Apart from GraphicsMagick and Poppler, all other libraries are optional for Docsplit to work (unless you require their functionalities).

Installation

Given that you have Ruby installed, grabbing docsplit is easy:

$ gem install docsplit

Installing GraphicsMagick:

$ brew install graphicsmagick # Mac
$ sudo apt-get install graphicsmagick # Ubuntu

Installing Poppler:

$ brew install poppler # Mac
$ sudo apt-get install poppler-utils poppler-data # Ubuntu

Installing Ghostscript:

$ brew install ghostscript # Mac
$ sudo apt-get install ghostscript # Ubuntu

Installing Tesseract:

$ brew install tesseract # Mac
$ sudo apt-get install tesseract-ocr # Ubuntu

Installing PDFtk:

$ sudo apt-get install pdftk # Ubuntu

For Mac, download the PDFtk Server binary.

Installing LibreOffice:

$ sudo apt-get install libreoffice # Ubuntu

For Mac, download and install the latest release here.

Usage

Lets quickly see the usage of this library for various purposes. First we’ll burst a PDF to generate an image (png by default) for each page.

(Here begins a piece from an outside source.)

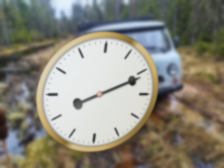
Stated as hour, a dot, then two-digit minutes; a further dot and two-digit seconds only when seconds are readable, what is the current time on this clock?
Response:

$ docsplit images file.pdf
$ docsplit images file.pdf --format jpg --pages 5-10,25 # jpg format and pages 5-10 and 25

Split/Burst apart a document into multiple single-page PDFs.

$ docsplit pages file.pdf

Extract complete plain-text (UTF-8 encoded) of a document into a single file or separate files:

$ docsplit text file.pdf # extracts text in a single file
$ docsplit text file.pdf --pages all # extracts text in multiple files (1 per page)

Convert documents readable by LibreOffice into PDFs like doc, docx, ppt, xls as well as html, odf, rtf, swf, svg, and wpd:

$ docsplit pdf document.doc

Retrieving different information related to the document like author, date, creator, keywords, producer, subject, title, length:

$ docsplit length file.pdf
70 # pages
$ docsplit date file.pdf
Thu Jun 13 12:03:06 2013

Conclusion

Docsplit is an excellent tool to manipulate PDF files by splitting them into components as well as retrieve a lot of information about them. If you’ve got any questions, drop them in comments below.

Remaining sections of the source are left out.